# 2012 C59 Italia seatpost collar (clamp) size



## billium v2.0 (Oct 22, 2012)

Hi all;

Can anyone here confirm the seatpost collar on a 2012 C59 Italia is 34.9mm (Colnago part CL-35).

No luck from my dealer.

Thanks.

Bill


----------



## enr1co (Oct 30, 2009)

34.9mm 

Colnago Seatpost Clamp - White: Total Cycling

Colnago CL 35 Seat Post Clamp C59/EPS/ACE White 34.9mm


----------



## billium v2.0 (Oct 22, 2012)

enr1co said:


> 34.9mm
> 
> Colnago Seatpost Clamp - White: Total Cycling
> 
> Colnago CL 35 Seat Post Clamp C59/EPS/ACE White 34.9mm


enrico;

You are correct sir, thank you. I was planning on ordering the collar from Total Cycling but they couldn't confirm it was a direct replacement. 

Shortly before your post I heard back from Kris Menon with Colango America confirming the CL-35 (34.9mm) is the direct replacement.


----------



## RuiPP (Aug 17, 2011)

Sorry to insist: any help, please? I have to make a decision in a short time. 
Thanks.


----------

■ **Task details**:
Do these statements agree with the seatpost collar thread above? Answer yes or no for each and quote the words from the thread that decide it. (a) The dealer supplied the collar size. (b) Total Cycling confirmed the collar was a direct replacement. (c) Kris Menon confirmed that the CL-35 is the direct replacement. The data have no connection to the seatpost collar thread.

■ **Record extracts**:
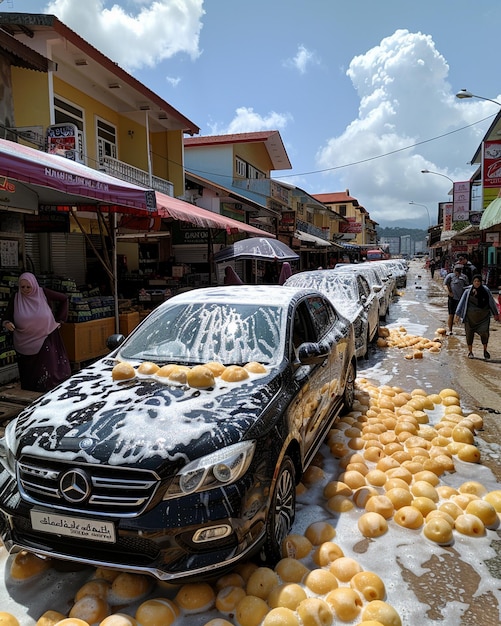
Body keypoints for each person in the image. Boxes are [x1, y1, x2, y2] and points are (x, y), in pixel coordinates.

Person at [2, 272, 71, 392]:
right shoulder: (16, 298)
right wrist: (7, 323)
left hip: (45, 336)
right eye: (22, 287)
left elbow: (64, 299)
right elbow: (7, 317)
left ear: (33, 285)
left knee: (47, 368)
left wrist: (60, 319)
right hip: (24, 340)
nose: (25, 290)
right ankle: (31, 393)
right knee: (30, 371)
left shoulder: (43, 293)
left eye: (28, 287)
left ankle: (49, 392)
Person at [454, 274, 500, 360]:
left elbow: (491, 302)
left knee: (485, 333)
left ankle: (485, 350)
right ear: (473, 282)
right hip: (470, 318)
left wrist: (495, 314)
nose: (477, 283)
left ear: (481, 282)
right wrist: (457, 314)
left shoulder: (485, 290)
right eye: (475, 281)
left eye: (478, 281)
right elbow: (462, 302)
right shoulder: (468, 291)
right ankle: (470, 352)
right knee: (469, 334)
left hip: (483, 317)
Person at [443, 264, 469, 335]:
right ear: (454, 270)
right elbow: (445, 285)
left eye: (459, 270)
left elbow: (467, 287)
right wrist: (449, 292)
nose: (457, 272)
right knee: (451, 314)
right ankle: (450, 330)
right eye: (456, 270)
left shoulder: (464, 277)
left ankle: (466, 330)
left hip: (461, 299)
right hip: (452, 298)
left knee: (464, 314)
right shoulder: (450, 276)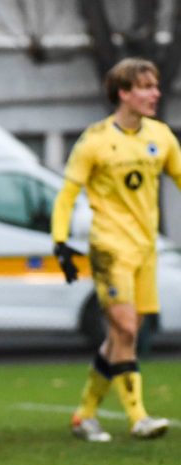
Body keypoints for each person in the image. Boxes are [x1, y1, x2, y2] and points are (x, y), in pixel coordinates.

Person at [51, 57, 180, 442]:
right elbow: (66, 195)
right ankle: (138, 416)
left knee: (123, 337)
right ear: (123, 93)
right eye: (146, 86)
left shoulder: (162, 137)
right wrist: (60, 242)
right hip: (108, 247)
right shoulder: (94, 141)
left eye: (156, 85)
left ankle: (84, 415)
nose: (155, 93)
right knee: (124, 327)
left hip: (145, 249)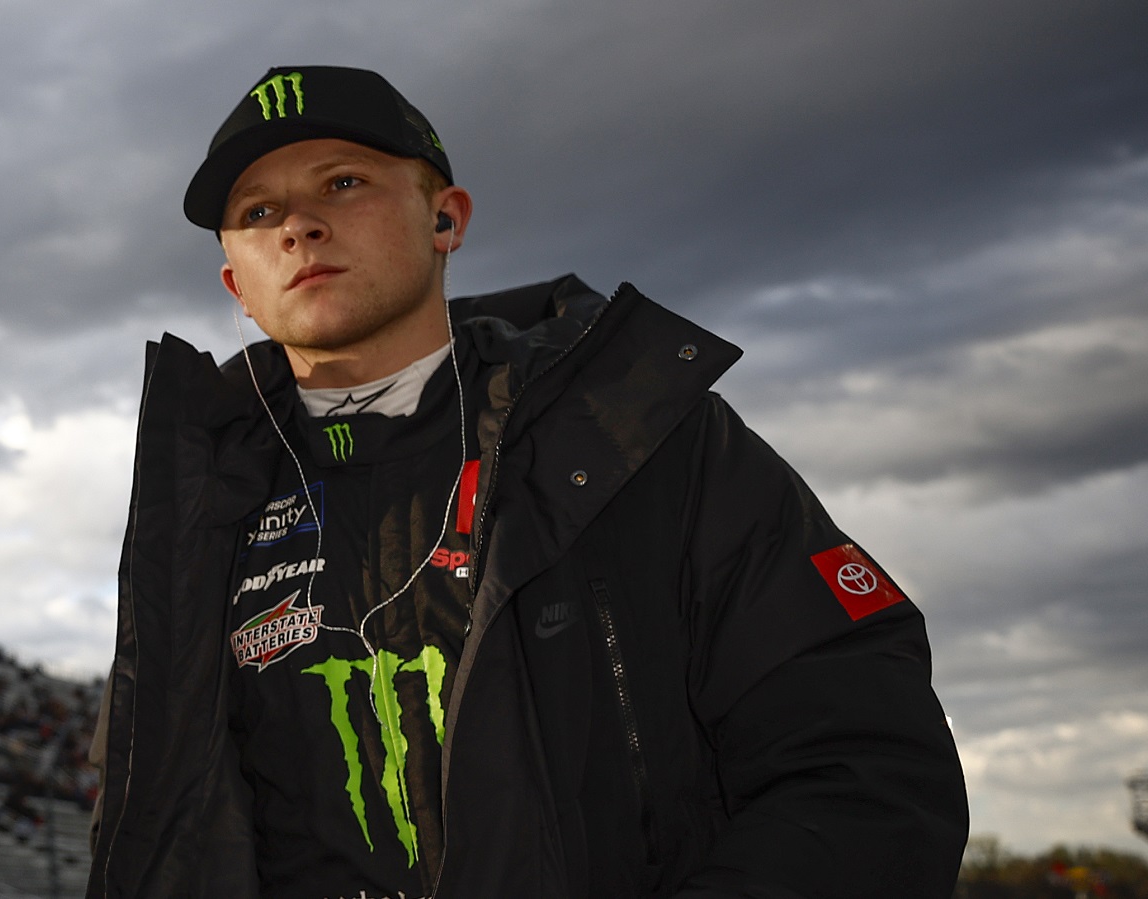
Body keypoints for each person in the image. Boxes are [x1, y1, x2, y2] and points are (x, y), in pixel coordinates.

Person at [86, 65, 968, 898]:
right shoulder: (196, 510)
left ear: (446, 218)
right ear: (237, 281)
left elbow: (870, 766)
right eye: (259, 209)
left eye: (343, 183)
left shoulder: (636, 428)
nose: (299, 225)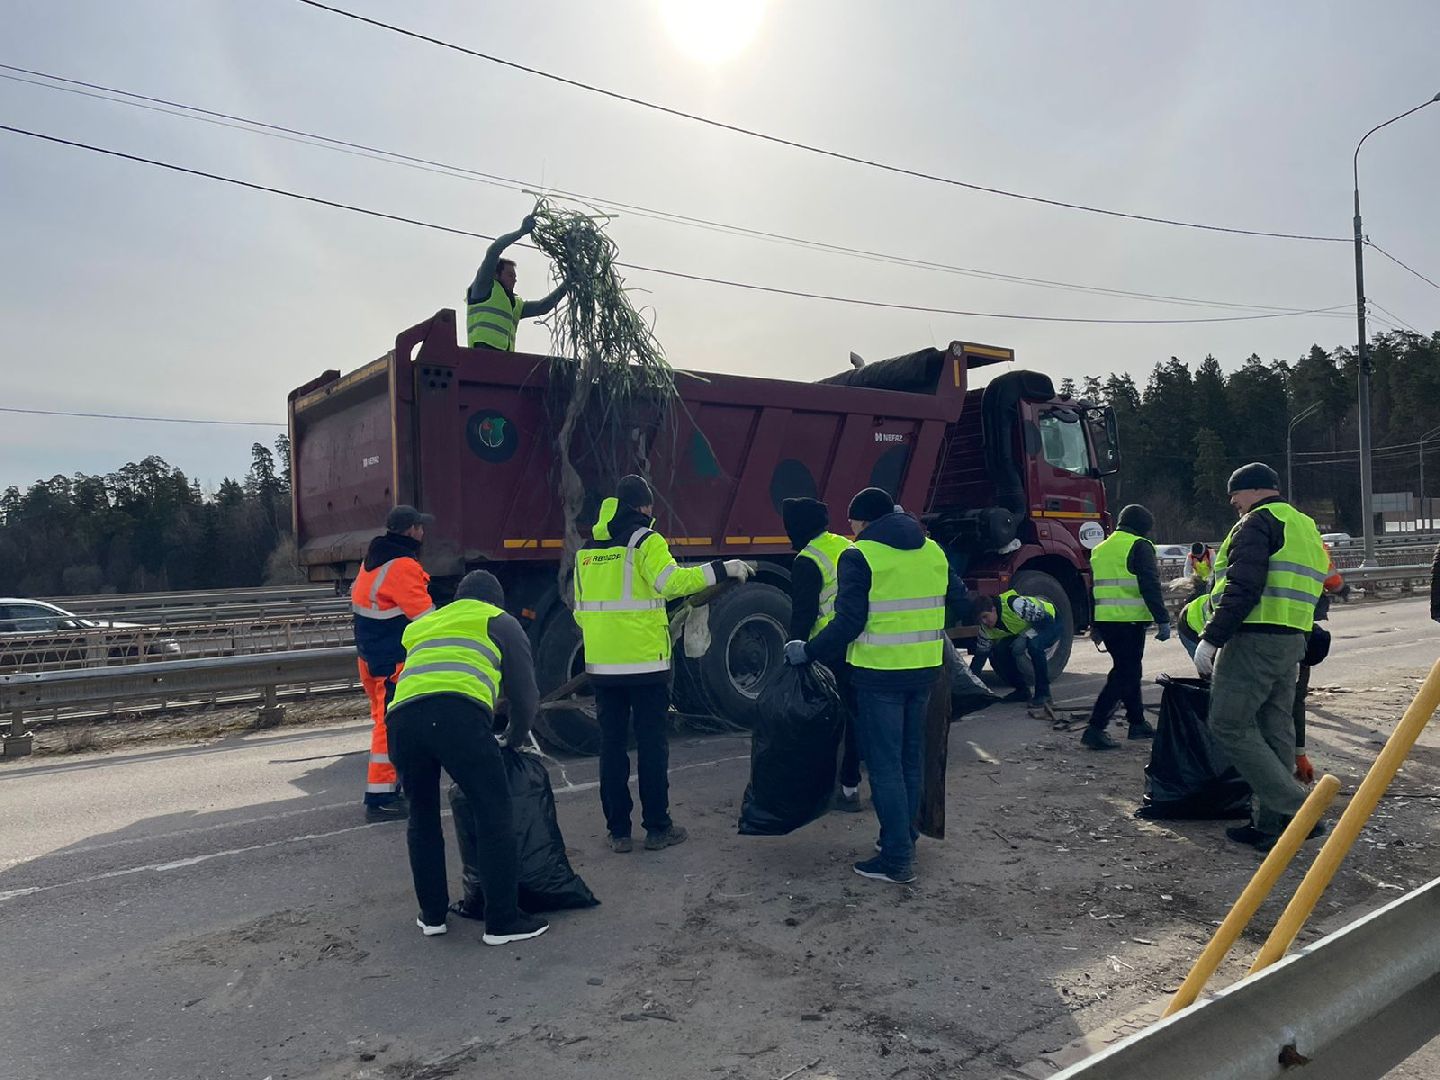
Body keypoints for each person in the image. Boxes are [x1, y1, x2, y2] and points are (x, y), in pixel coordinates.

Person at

■ **Answer**:
(a) No: "No luck from my dealer."
(b) No: "they couldn't confirm it was a direct replacement."
(c) Yes: "confirming the CL-35 (34.9mm) is the direct replacement."